According to Thakur, Burwa village located in the suburbs of Manali, is seeing a construction boom these days despite the fact that the entire area falls in the sinking zone.
“Rampant commercial development is currently happening in a very fragile ecosystem of Burwa. That entire zone is located on the debris of the Pagal nullah,” he said, adding that “climate change can be a force multiplier.”
Taking serious note of haphazard constructions, the Himachal Pradesh High Court in October last year summoned top officials of the state, including the Chief Secretary.

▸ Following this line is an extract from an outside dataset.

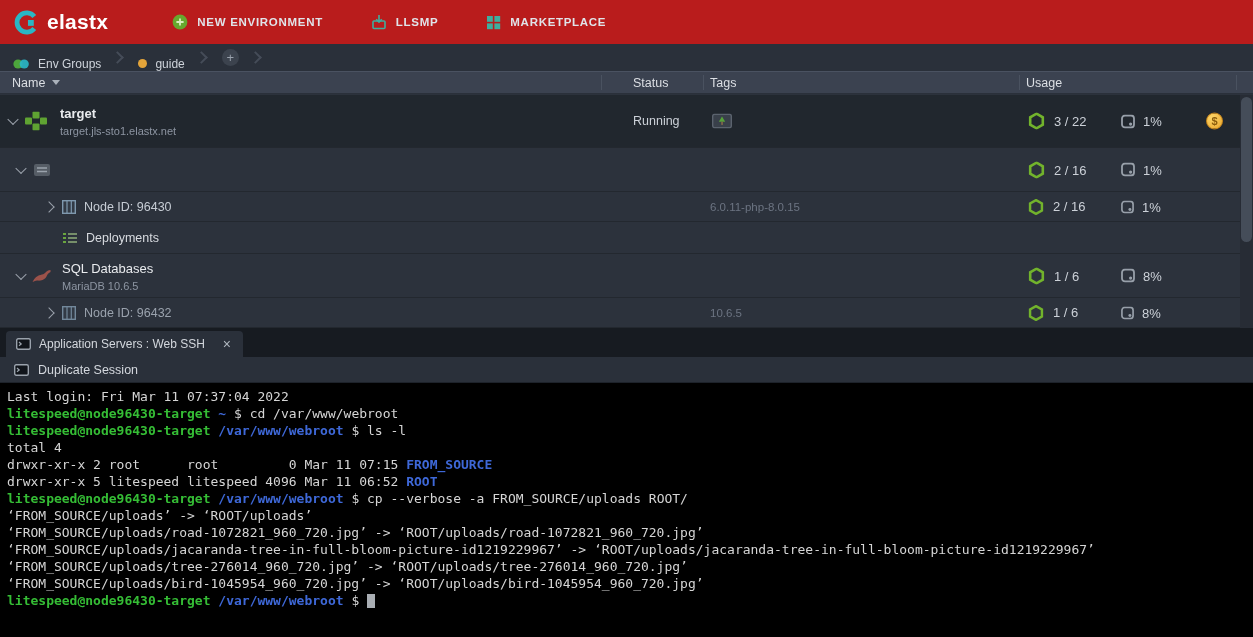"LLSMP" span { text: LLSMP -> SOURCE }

Hearing a public interest litigation highlighting unregulated constructions in the most ecologically sensitive area of Barog in Solan district, a Division Bench of Chief Justice A.A. Sayed and Justice Jyotsna Rewal Dua observed, “Ordinarily, we avoid passing orders directing the high officials of the state to remain present in court. However, in view of the helplessness expressed in the affidavits of the state officials the order has been passed to ensure that the construction activities, particularly in the hills which are ecologically fragile areas of the state, are regulated and are not subjected to environment damage or further deterioration.”
Himachal Pradesh is prone to various types of disasters. The central government has identified 25 hazards to which the state is prone.